> [Problem details]
Copy everything from the line containing "Which has a" down to the end of the records, swapping "segments" for "slices" and leaving all else as it stands. Omit the pictures.

Items from a data source
---

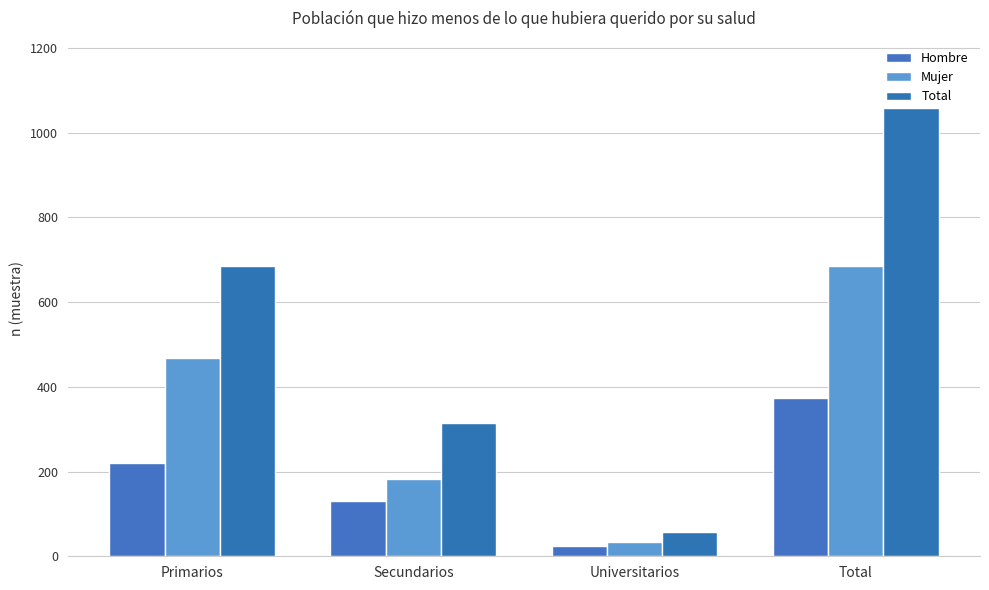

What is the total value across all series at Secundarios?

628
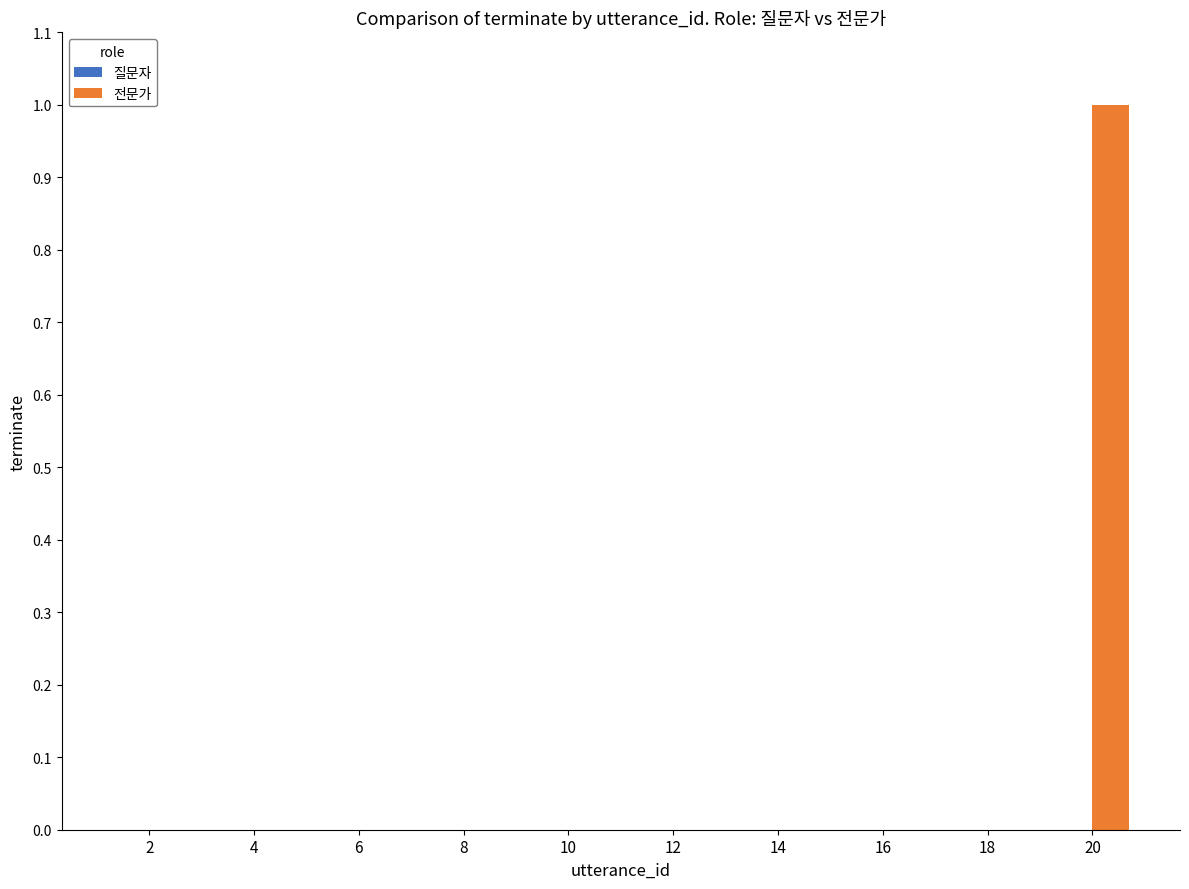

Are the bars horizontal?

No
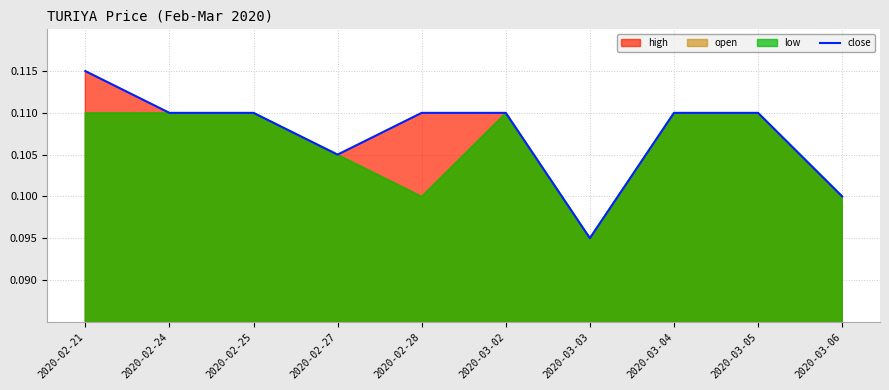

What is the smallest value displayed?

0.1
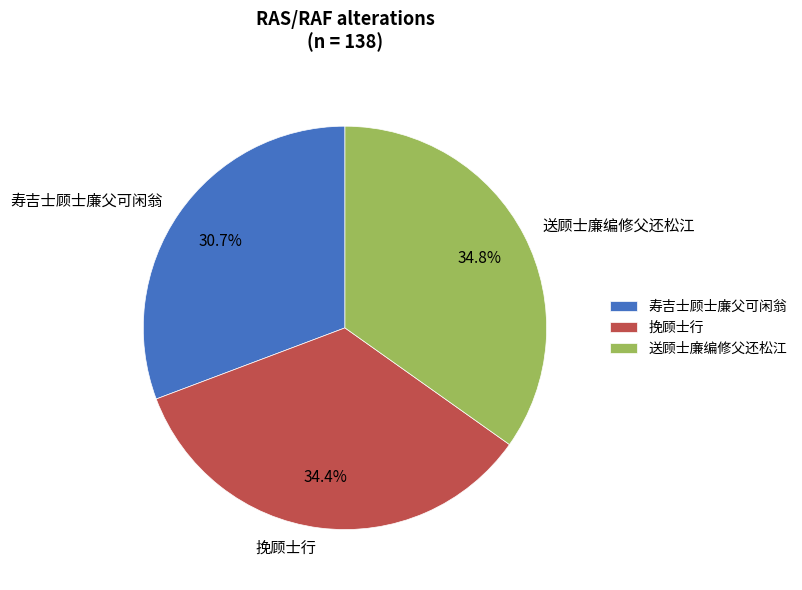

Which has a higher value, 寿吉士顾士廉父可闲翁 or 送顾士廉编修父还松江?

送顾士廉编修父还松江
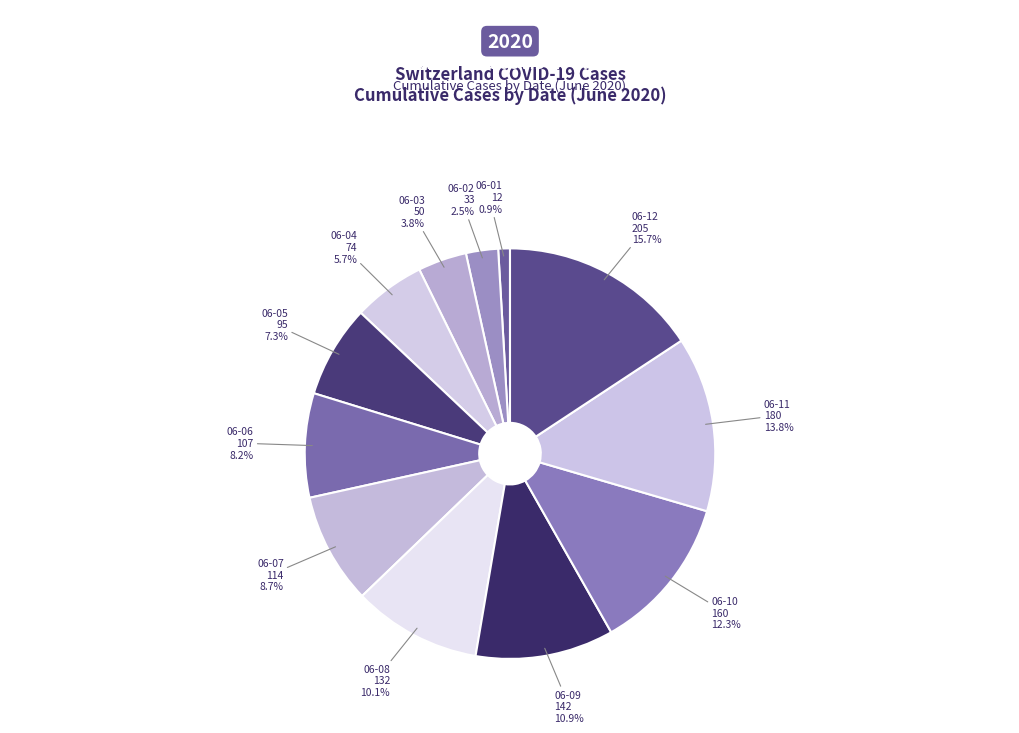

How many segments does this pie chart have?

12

---

> [Output below]
Which has a higher value, 寿吉士顾士廉父可闲翁 or 送顾士廉编修父还松江?

送顾士廉编修父还松江

How many slices does this pie chart have?

12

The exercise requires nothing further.